Fuel Economy and Real-World MPG
While the EPA hasn’t released fuel-economy estimates for the 2021 model, we don’t expect the figures to differ from last year. The government rated the 2020 CLS450 at up to 24 mpg city and 31 highway. Adding 4Matic all-wheel drive drops each number by 1 mpg. These ratings make the Mercedes a more fuel-efficient choice than the Audi A7, which is rated at 22 mpg city and 29 highway. But that’s on paper. We tested both models on our 200-mile highway route, which allows us to evaluate real-world mpg, and the CLS450 4Matic and A7 each earned an impressive 36 mpg.

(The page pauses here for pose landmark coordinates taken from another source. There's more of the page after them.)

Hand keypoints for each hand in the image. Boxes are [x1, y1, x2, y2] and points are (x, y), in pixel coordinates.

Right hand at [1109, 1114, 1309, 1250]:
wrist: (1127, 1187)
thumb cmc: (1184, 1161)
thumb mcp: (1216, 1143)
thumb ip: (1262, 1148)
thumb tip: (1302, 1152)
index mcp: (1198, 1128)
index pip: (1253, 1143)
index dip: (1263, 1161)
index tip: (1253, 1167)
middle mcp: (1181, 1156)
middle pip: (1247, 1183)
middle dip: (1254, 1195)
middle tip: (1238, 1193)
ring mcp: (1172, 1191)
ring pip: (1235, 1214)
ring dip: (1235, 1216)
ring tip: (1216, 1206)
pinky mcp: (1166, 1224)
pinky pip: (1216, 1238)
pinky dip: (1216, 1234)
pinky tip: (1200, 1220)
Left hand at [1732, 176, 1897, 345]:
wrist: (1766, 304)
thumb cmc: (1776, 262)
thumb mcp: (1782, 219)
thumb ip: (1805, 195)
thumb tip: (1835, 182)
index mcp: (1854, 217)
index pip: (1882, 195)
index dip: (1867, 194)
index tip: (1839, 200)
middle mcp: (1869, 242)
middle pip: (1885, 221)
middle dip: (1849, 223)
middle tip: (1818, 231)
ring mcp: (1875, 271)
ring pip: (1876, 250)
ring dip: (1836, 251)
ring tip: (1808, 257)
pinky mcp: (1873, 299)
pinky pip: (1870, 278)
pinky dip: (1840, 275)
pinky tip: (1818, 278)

Interior, Comfort, and Cargo
The polished planes and sloping lines of the CLS-class’s exterior are reflected in its cabin design. The dash encircles front-seat passengers with a graceful swirl, and a quartet of circular air vents dominate the center stack. With its nappa leather upholstery, the overall look of the cabin is premium and undeniably glamorous. There’s seating for five, but the car’s swooping roofline takes a toll on headroom for those perched in the back. The CLS-class provides 35 inches of rear-seat legroom. That’s two inches less than you’ll get with the A7. Despite this Benz’s sizable footprint, there’s not a whole lot of room in the trunk. Cargo capacity measures in at a paltry 12 cubic feet. In comparison, the A7 serves up 25 cubic feet of room for your belongings.
Infotainment and Connectivity
The base-model CLS-class comes with Bluetooth phone connectivity and streaming audio, and Apple CarPlay/Android Auto smartphone integration is on hand to help you seamlessly connect your devices. The infotainment system features a 12.3-inch display and a touchpad controller. The list of optional equipment includes a Wi-Fi hotspot, a head-up display, and wireless device charging.

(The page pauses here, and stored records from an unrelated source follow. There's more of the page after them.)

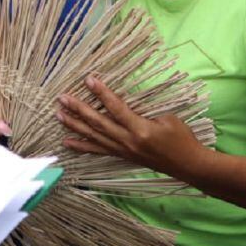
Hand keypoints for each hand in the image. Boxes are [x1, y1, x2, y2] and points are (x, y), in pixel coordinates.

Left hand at [58, 77, 202, 176]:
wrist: (187, 165)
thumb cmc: (182, 138)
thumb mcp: (169, 118)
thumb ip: (145, 111)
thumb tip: (125, 103)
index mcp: (140, 129)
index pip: (116, 108)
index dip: (102, 93)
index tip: (89, 80)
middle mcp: (127, 141)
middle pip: (98, 124)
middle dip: (79, 110)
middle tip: (62, 98)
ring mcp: (123, 150)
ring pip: (94, 137)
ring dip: (75, 126)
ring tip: (58, 115)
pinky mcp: (122, 156)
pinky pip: (97, 151)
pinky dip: (81, 146)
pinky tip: (67, 142)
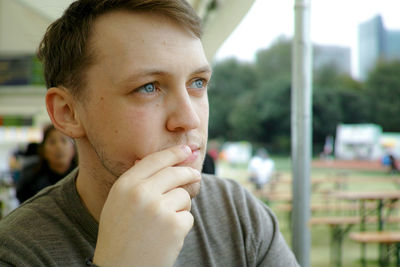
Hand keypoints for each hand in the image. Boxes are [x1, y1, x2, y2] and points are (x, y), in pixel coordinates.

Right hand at [93, 145, 199, 266]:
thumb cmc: (119, 235)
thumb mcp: (118, 203)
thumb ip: (137, 181)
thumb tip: (164, 161)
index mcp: (125, 185)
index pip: (155, 159)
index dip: (174, 153)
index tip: (186, 150)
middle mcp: (141, 193)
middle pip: (175, 173)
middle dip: (189, 172)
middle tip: (196, 175)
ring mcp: (159, 209)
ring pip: (183, 196)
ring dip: (180, 208)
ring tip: (163, 224)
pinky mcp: (174, 225)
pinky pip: (188, 217)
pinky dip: (181, 226)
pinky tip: (166, 237)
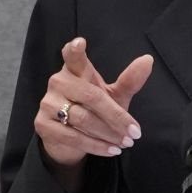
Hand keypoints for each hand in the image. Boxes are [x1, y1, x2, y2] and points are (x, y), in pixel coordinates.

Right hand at [35, 37, 153, 169]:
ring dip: (109, 133)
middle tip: (135, 132)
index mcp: (75, 70)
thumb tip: (148, 60)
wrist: (70, 140)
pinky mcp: (43, 125)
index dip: (74, 50)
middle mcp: (58, 82)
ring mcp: (47, 103)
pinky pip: (73, 136)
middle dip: (117, 117)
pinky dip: (96, 145)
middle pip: (91, 96)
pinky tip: (112, 150)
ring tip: (126, 142)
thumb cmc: (94, 110)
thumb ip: (129, 81)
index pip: (72, 57)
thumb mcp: (113, 95)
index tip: (80, 42)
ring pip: (83, 119)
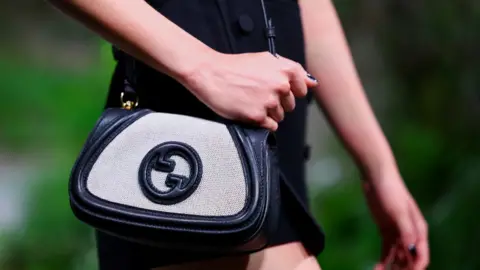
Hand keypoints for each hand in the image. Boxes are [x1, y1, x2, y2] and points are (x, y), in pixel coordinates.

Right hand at [180, 51, 317, 130]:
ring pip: (280, 116)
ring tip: (250, 100)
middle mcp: (281, 85)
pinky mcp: (258, 116)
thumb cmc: (234, 67)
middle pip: (290, 104)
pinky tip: (249, 110)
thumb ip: (291, 71)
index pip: (302, 88)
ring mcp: (270, 102)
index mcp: (285, 69)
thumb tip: (312, 83)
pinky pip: (270, 126)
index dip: (291, 91)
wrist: (210, 74)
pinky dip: (261, 122)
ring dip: (268, 112)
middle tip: (257, 93)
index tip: (277, 90)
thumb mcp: (265, 60)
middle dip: (277, 102)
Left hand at [362, 171, 428, 269]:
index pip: (421, 255)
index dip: (416, 268)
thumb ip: (406, 229)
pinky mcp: (385, 231)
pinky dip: (384, 261)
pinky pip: (387, 251)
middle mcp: (411, 234)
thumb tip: (411, 247)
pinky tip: (377, 268)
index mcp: (419, 229)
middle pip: (410, 259)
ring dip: (394, 268)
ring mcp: (398, 233)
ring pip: (399, 257)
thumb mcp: (398, 211)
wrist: (376, 178)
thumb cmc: (391, 191)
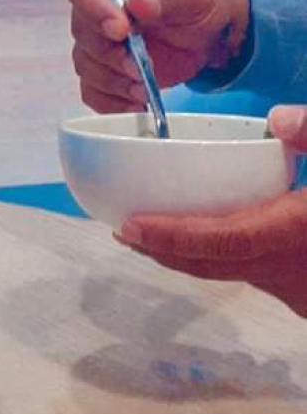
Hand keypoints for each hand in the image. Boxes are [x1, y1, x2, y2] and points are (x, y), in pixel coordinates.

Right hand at [69, 0, 249, 112]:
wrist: (206, 38)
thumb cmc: (197, 9)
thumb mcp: (192, 0)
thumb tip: (138, 2)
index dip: (95, 12)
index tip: (120, 31)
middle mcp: (97, 16)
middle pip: (84, 36)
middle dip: (112, 58)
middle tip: (139, 68)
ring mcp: (96, 48)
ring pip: (87, 67)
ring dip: (115, 84)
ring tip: (143, 89)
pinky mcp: (101, 76)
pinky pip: (92, 93)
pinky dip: (112, 103)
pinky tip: (134, 104)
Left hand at [114, 105, 306, 317]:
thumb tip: (280, 117)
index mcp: (295, 235)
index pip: (216, 242)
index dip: (168, 237)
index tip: (126, 228)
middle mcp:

Safety and Driver-Assistance Features
The 2020 Mercedes-Benz CLS-class hasn’t been crash-tested by the National Highway Traffic Safety Administration (NHTSA) or the Insurance Institute for Highway Safety (IIHS). Still, the CLS450 comes with standard and optional driver-assistance technology. Key safety features include:
- Standard forward-collision warning and automated emergency braking
- Available adaptive cruise control with stop-and-go technology
- Available lane-departure warning and lane-keeping assist
Warranty and Maintenance Coverage
Warranty coverage provided by the Mercedes-Benz CLS-class is competitive with that offered by many segment rivals. However, know that the Genesis G90 offers longer coverage.